> Task:
Treat the line containing "[153,894,199,910] This ->" as the first line and the final line of the material below as the last; reproduce that range exactly.
========================================
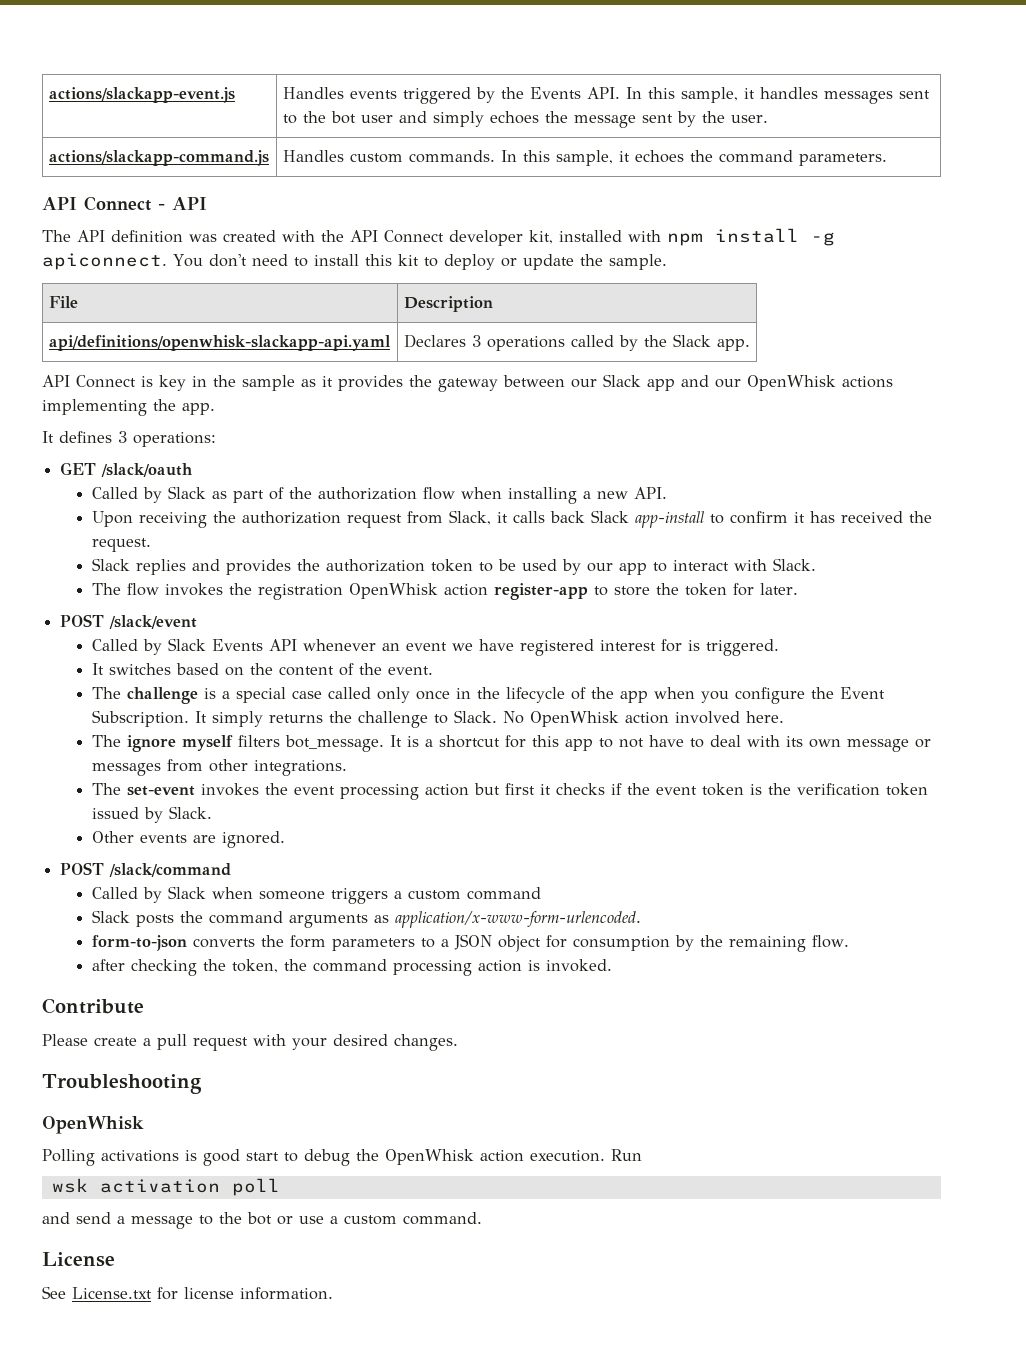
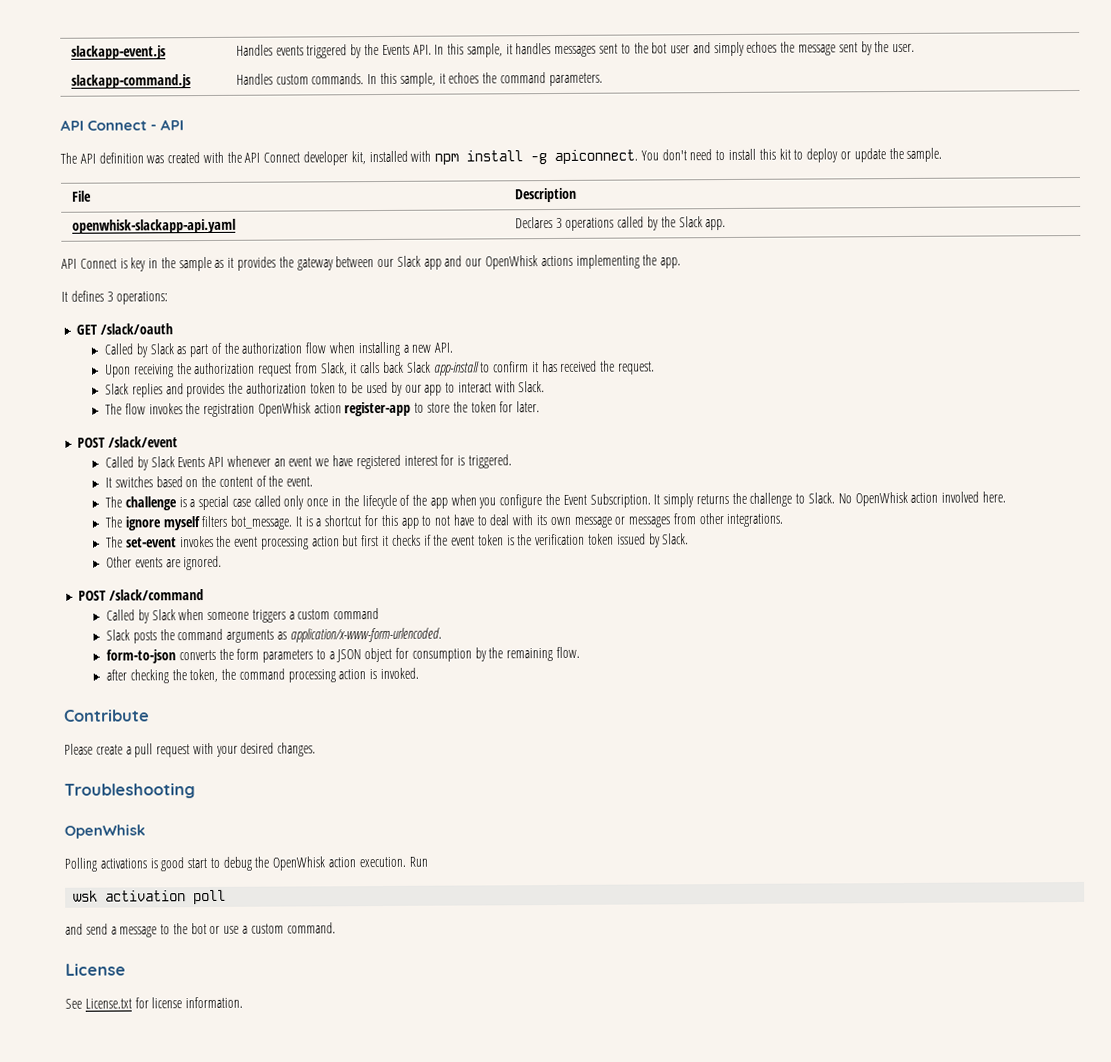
[48,87,235,103] actions/slackapp-event.js -> [70,45,166,60] slackapp-event.js
[48,150,269,166] actions/slackapp-command.js -> [70,74,191,89] slackapp-command.js
[48,335,391,351] api/definitions/openwhisk-slackapp-api.yaml -> [71,218,236,234] openwhisk-slackapp-api.yaml

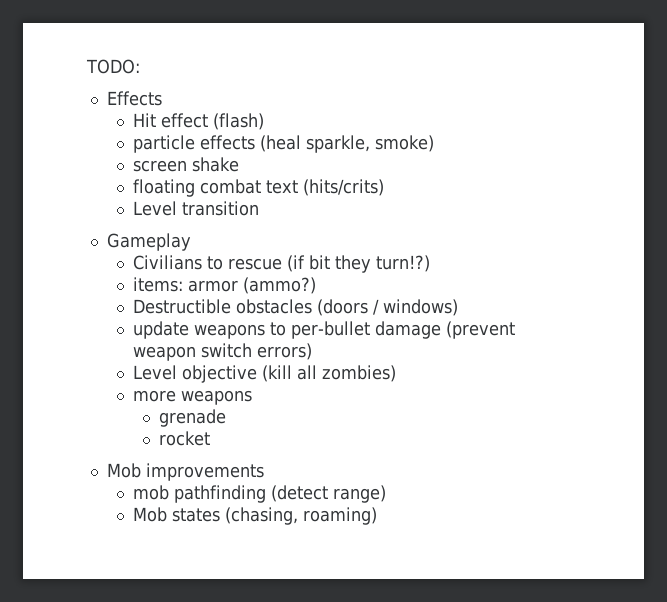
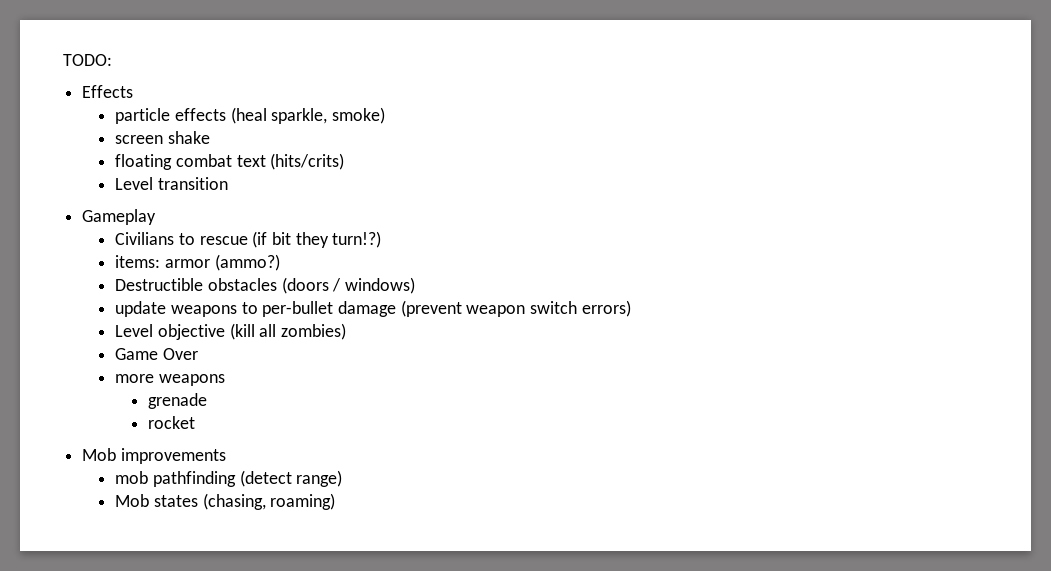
[132,113,264,130] // Hit effect (flash) -> (134, 91) none
(396, 373) none -> [115,348,198,360] // Game Over

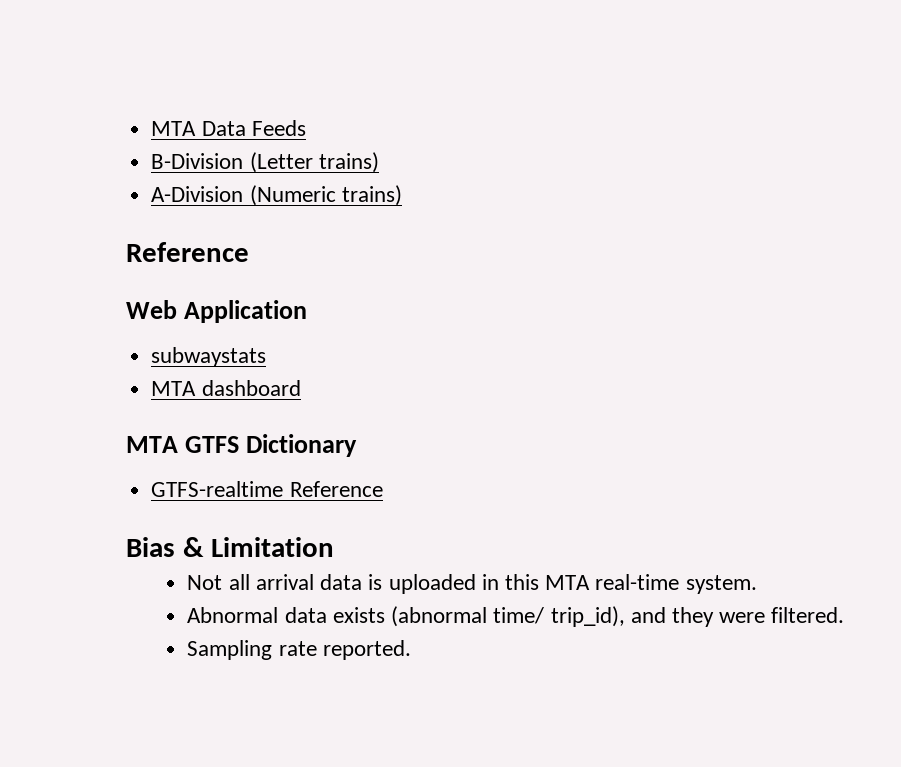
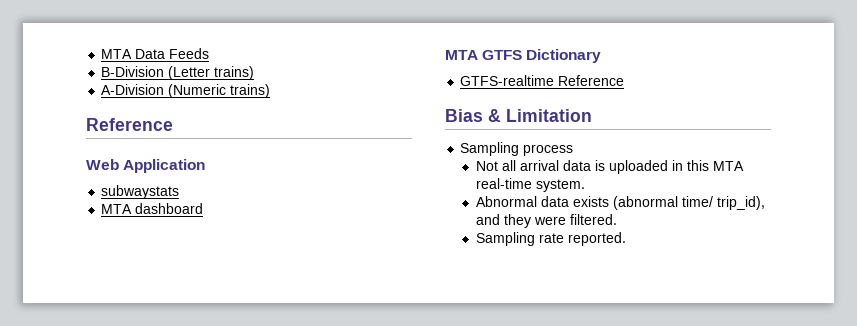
(334, 547) none -> [460,142,574,156] // Sampling process

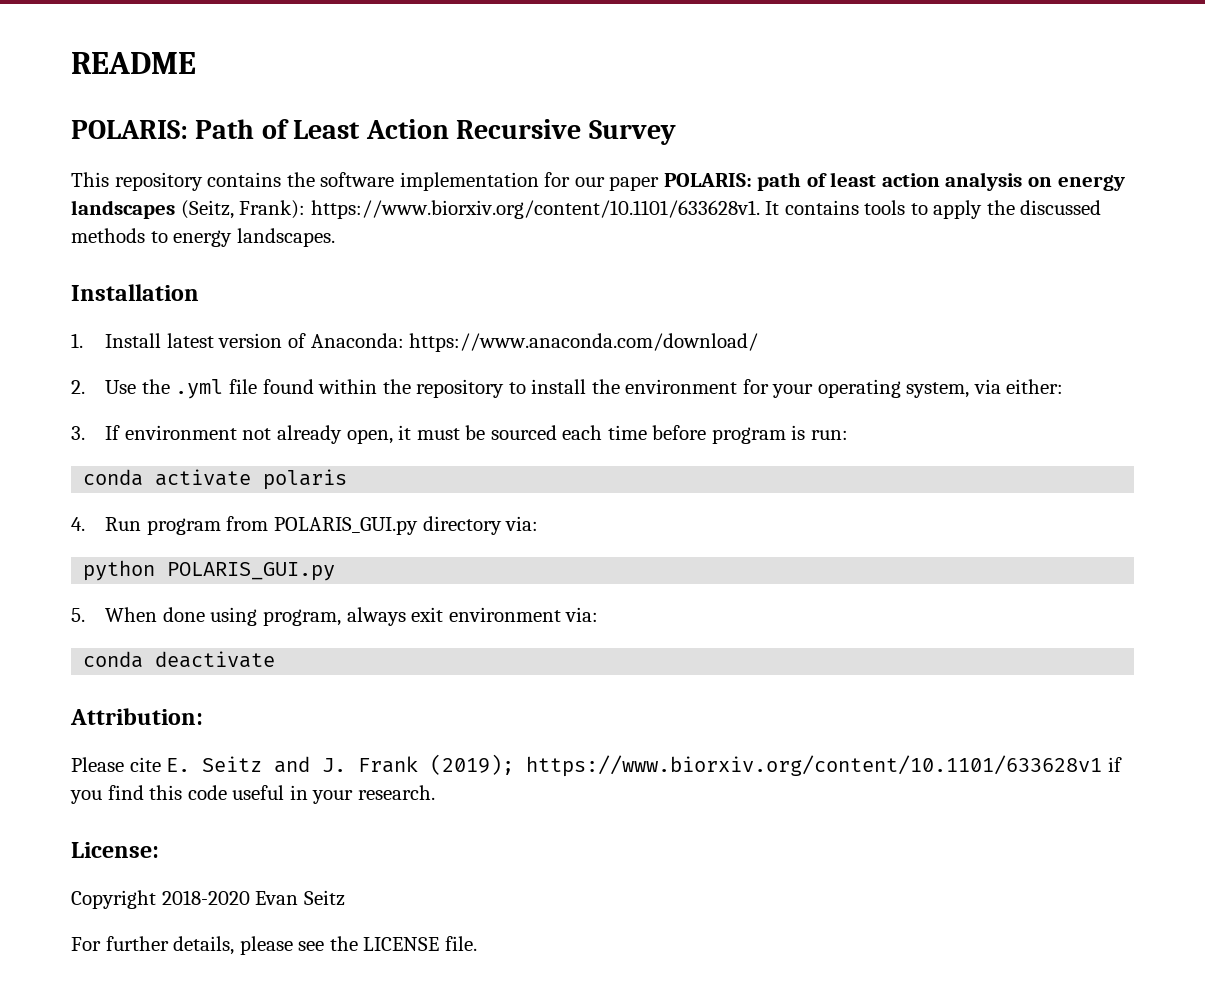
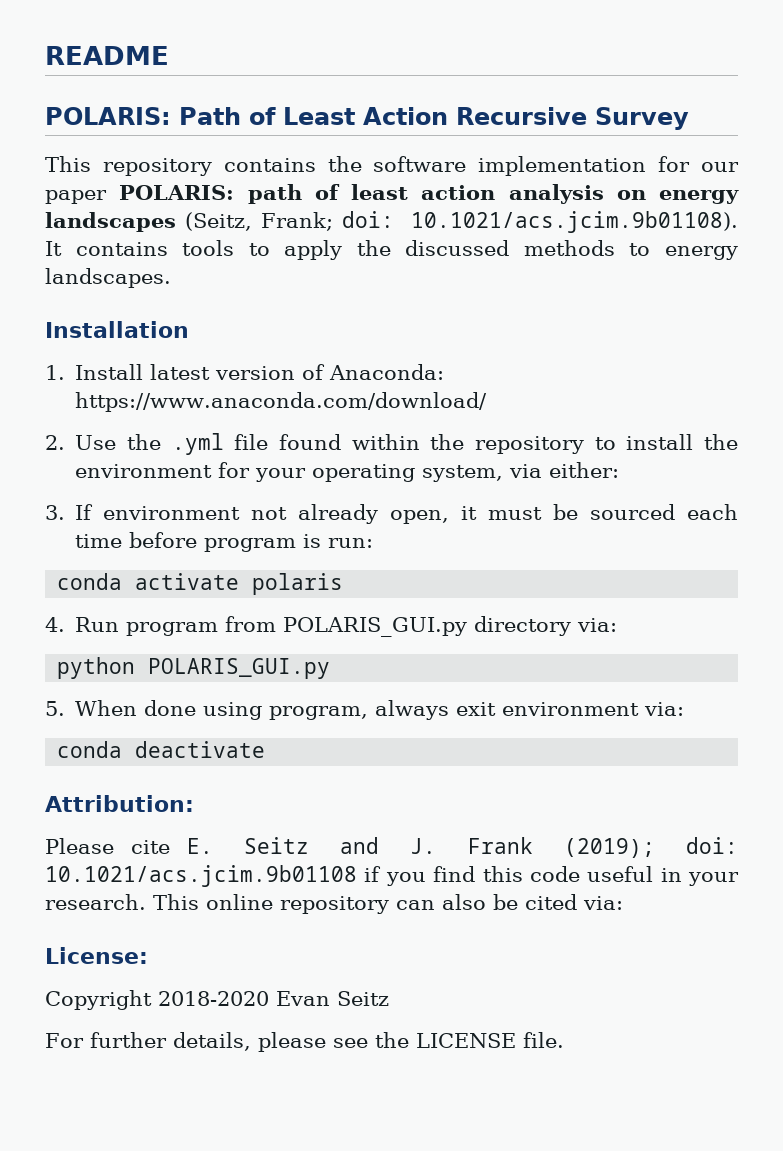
[239,200,760,219] Frank): https://www.biorxiv.org/content/10.1101/633628v1. -> [261,211,738,233] Frank; doi: 10.1021/acs.jcim.9b01108).
[526,755,1103,777] https://www.biorxiv.org/content/10.1101/633628v1 -> [686,837,739,854] [45,865,357,887] doi: 10.1021/acs.jcim.9b01108
(435, 792) none -> [153,894,623,914] This online repository can also be cited via:

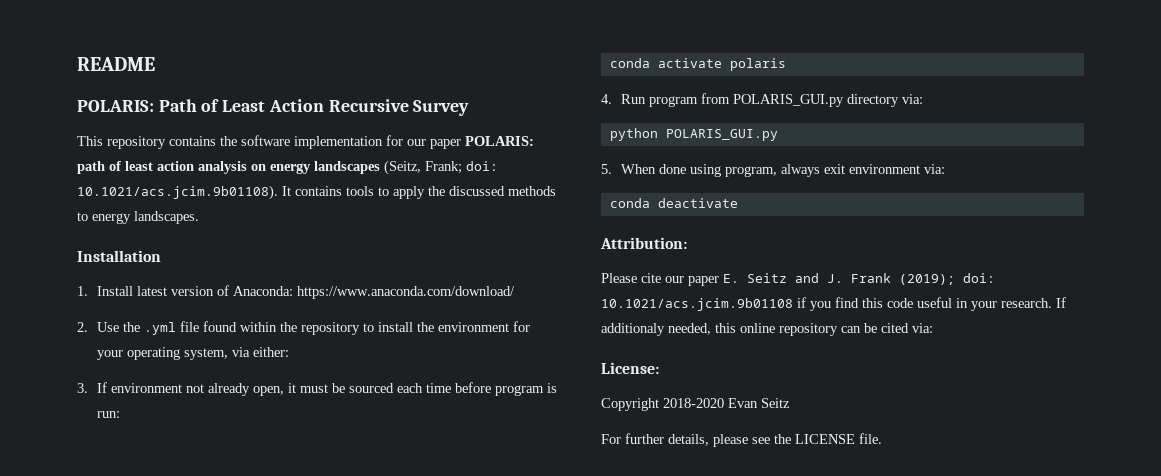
(170, 847) none -> [665,276,719,286] our paper
[153,894,199,910] This -> [1056,297,1066,308] [601,323,736,336] If additionaly needed, this
[442,894,486,910] also -> (861, 329) none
========================================
> Reply:
[153,894,199,910] This -> [1056,297,1066,308] [601,323,736,336] If additionaly needed, this
[442,894,486,910] also -> (861, 329) none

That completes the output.